PASSAGE PROVIDED:
>>>
BANGALORE, India — A man in Pune, in western India, hates himself for forking over $3 to the policeman who accused him of bad parking.
In Bangalore, a young man gripes about how he repeatedly "failed" his driver's license test until he bribed the official.
A Mumbai resident complains that authorities demanded money to transfer over her dead father’s property, even though she was his undisputed heir.
A traveler in New Delhi admits, sheepishly, to coughing up $30 at the airport lest the customs officials "microcheck" his bags.
The list goes on.
Indians have had it up to here with paying bribes, and now they're speaking out. As anti-corruption campaigns gain momentum nationwide, a new website, IPaidABribe.com, has emerged as a place where hundreds of Indians swap stories about paying bribes, discuss the going rates and get advice on how to deal with corrupt officials.
Launched in August by the nonprofit Janaagraha, which works out of Bangalore to improve the quality of life in Indian cities and towns, IPaidABribe resonates with Indians who deal with a seemingly unending avalanche of scandals.
There were the Commonwealth Games, which left behind a legacy of corruption on every level, from the purchase of treadmills to toilet paper. Hardly had that scandal died down, when another cropped up, this time over the illegal construction of a swank high-rise on prime Mumbai real estate. Next, the prime minister himself was implicated in a telecom scam that involved fraud to the tune of $4 billion.
And that's just the last few months.
<<<
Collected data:
>>>
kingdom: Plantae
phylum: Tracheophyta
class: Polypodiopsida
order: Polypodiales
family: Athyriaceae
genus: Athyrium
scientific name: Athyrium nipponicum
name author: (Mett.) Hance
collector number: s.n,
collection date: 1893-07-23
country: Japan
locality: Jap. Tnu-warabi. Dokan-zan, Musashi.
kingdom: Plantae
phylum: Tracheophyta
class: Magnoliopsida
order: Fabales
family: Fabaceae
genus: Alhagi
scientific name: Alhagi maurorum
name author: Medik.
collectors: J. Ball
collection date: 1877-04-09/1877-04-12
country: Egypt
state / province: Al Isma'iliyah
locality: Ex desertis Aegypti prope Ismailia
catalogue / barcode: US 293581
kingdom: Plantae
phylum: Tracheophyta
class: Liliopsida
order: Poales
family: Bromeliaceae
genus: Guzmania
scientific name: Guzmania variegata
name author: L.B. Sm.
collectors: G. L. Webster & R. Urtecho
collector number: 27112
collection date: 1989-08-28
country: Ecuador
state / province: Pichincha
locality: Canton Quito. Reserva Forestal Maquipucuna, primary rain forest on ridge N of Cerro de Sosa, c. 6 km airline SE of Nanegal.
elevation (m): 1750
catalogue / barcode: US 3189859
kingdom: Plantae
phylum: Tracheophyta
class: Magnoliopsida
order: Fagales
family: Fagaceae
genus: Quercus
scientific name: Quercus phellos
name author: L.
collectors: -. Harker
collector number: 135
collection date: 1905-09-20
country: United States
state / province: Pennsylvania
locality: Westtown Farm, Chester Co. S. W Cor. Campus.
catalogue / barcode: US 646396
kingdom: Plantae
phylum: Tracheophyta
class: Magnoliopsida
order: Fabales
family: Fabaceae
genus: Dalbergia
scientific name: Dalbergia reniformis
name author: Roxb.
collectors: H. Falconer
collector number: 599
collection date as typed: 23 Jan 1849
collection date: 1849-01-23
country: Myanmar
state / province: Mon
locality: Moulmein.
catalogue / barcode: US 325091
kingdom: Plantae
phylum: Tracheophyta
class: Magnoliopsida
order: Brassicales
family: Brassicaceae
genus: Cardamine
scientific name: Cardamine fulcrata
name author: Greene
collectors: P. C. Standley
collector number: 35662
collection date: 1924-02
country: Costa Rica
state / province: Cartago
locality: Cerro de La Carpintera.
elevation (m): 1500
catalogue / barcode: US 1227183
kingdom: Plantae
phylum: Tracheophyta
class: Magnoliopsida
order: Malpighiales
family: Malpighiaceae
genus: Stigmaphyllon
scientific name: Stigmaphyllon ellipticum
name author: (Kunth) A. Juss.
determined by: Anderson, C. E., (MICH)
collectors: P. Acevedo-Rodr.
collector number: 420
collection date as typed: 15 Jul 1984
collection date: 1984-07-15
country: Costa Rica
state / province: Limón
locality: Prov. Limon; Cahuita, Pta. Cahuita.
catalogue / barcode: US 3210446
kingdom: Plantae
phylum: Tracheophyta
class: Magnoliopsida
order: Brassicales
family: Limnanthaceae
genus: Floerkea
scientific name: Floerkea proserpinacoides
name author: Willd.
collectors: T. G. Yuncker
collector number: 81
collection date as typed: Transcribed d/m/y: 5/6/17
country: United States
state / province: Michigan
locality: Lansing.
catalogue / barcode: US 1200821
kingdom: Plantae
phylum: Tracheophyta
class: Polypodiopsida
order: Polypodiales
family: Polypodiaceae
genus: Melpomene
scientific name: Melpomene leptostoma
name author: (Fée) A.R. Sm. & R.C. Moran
<<<
TASKS AND EXERCISES:
**1)** Which Indian cities does the article about bribery in India name?
**2)** Can you carry on the article about bribery in India from its final line?

REPLIES:
**1)** Bangalore, Pune, Mumbai, New Delhi

**2)**
Each of these scandals has claimed the job of an Indian official and the Supreme Court is currently questioning Prime Minister Manmohan Singh over the telecom scam.
But average Indians are fed up. They want more to be done.
“Take corruption out of the morning papers and we will have nothing to read,” said Bijoy Venugopal on the IPaidABribe. “Take it out of prime-time television and our anchors will have nothing to scream about, take it out of our sports and we will have nothing to play for, take it out of politics and we will have anarchy.”
IPaidABribe is more than just a forum for people to vent frustration. The site seeks to challenge systemic corruption by extensively documenting it and analyzing patterns. The nature and number of corrupt acts, as well as their location and frequency, provide Janaagraha with city snapshots. It then uses the snapshots to argue for improved governance in specific locales and targeted law enforcement.
Janaagraha co-founder Swati Ramanathan says that the website’s approach may be cheeky but the intent is dead serious. “We have taken a fresh approach and set up this ‘mandi’ [marketplace], so we can uncover the market price of corruption.”
The initiative has been backed by a $3 million grant from the social investment firm Omidyar Foundation, started by eBay-founder Pierre Omidyar.
The site states that it aims to "take the lid off corruption," though its intent is not to target or hunt down corrupt individuals.
Still, the website has given pause to officials India-wide. In Bangalore last month, a residents’ collective in the Whitefield suburbs was successful in challenging the local government office to hand them property documents without the usual bribes. Triumphant residents declared that theirs a "historic victory.”
Local governments elsewhere have asked IPaidaBribe for pattern analyses so they can bring about systemic reforms.
Other Indians gleefully say that the mere threat of being recorded on IPaidaBribe is making bribe-taking officials shiver. “Until now, bribe-taking was very low-risk but now official’s social capital is at risk,” said Ramanathan.
In India, other anti-corruption campaigns are spreading. In Chennai, a nonprofit called 5th Pillar has printed and distributed thousands of "zero-rupee" bills that are being gifted to bribe-taking officials. “Such initiatives are just a start and if we keep at this, it will take 10 years to rid India of corruption,” said Bhanu Kumar, executive director of 5th Pillar.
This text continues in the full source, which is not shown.